- Title card
- Genre: Drama; Romantic comedy;
- Creative director: Rommel Gacho
- Country of origin: Philippines
- Original language: Tagalog
- No. of episodes: 14

Production
- Executive producer: Maria Luisa Cadag
- Production locations: Quezon City, Philippines
- Camera setup: Multiple-camera setup
- Running time: 29–36 minutes
- Production company: GMA Entertainment TV

Original release
- Network: GMA Network
- Release: September 25 – December 18, 2016

= URL: Usapang Real Love =

2016 Philippine television drama series

URL: Usapang Real Love is a 2016 Philippine television drama romantic comedy anthology series broadcast by GMA Network. It premiered on September 25, 2016. The series concluded on December 18, 2016, with a total of 14 episodes.

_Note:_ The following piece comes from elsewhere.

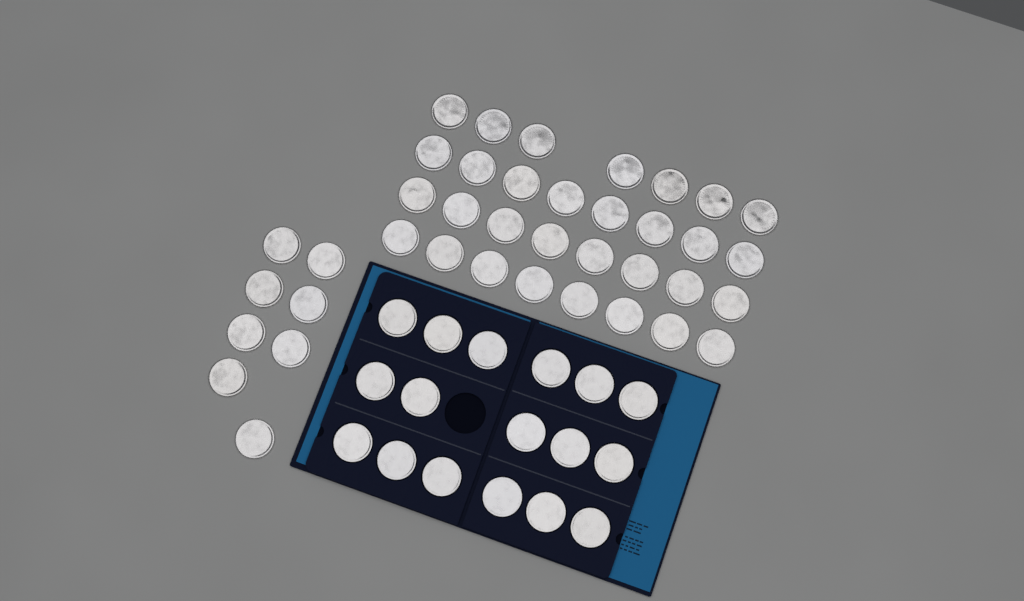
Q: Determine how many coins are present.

The series is streaming online on YouTube.

==Chapters==
==="Dream Date"===
- Original air date: September 25, 2016 - October 16, 2016
- Director: Real Florido
- Cast and characters:
 Miguel Tanfelix as Diego Cablao
 Bianca Umali as Grace Anne Manalo
 Jak Roberto as Juan Miguel Samaniego
 Ces Quesada as Mercidita Delgado
 Jade Lopez as Lily Anne Manalo
 Yayo Aguila as Gina Cablao
 Lloyd Samartino as Fabian Samaniego
 Gene Padilla as Mario Cablao
 Caprice Cayetano as Diana Daenarys Cablao
 Jonathan Sebastian Trinidad as Biboy

==="Perfect Fit"===
- Original air date: October 23, 2016 - November 20, 2016
- Director: Jorron Lee Monroy
- Cast and characters:
 Andre Paras as Eugene
 Mikee Quintos as Cindy and Ella
 Jay Arcilla as Kristoff
 Arra San Agustin as Meg
 Mickey Ferriols as Amanda Lace
 William Lorenzo as Fred
 Bekimon as Chicklet
 Vince Gamad as Jose
 Dayara Shane as Athena
 Bryce Eusebio as younger Eugene

==="Relationship Goals"===
- Original air date: November 27, 2016 - December 18, 2016
- Director: Lemuel Lorca
- Cast and characters:
 Aljur Abrenica as Kiso
 Janine Gutierrez as Yapi
 Stephanie Sol as Angel
 Sherilyn Reyes as Queen
 Dennis Padilla as Ricky
 Maricel Morales as Veronique
 Mikoy Morales as Alon
 Lovely Abella as Aimee
 Kyle Vergara as Roni
 Allysa De Real as Buttercup
 Jenny Catchong as Bubbles
 Bryan Benedict as Will
 Kai Atienza as Ali
 Sarah Pagcaliwagan as Diane

==Ratings==
According to AGB Nielsen Philippines' Urban Luzon household television ratings, the pilot episode of URL: Usapang Real Love earned a 12.8% rating. The final episode scored a 10.2% rating in Nationwide Urban Television Audience Measurement People in television homes.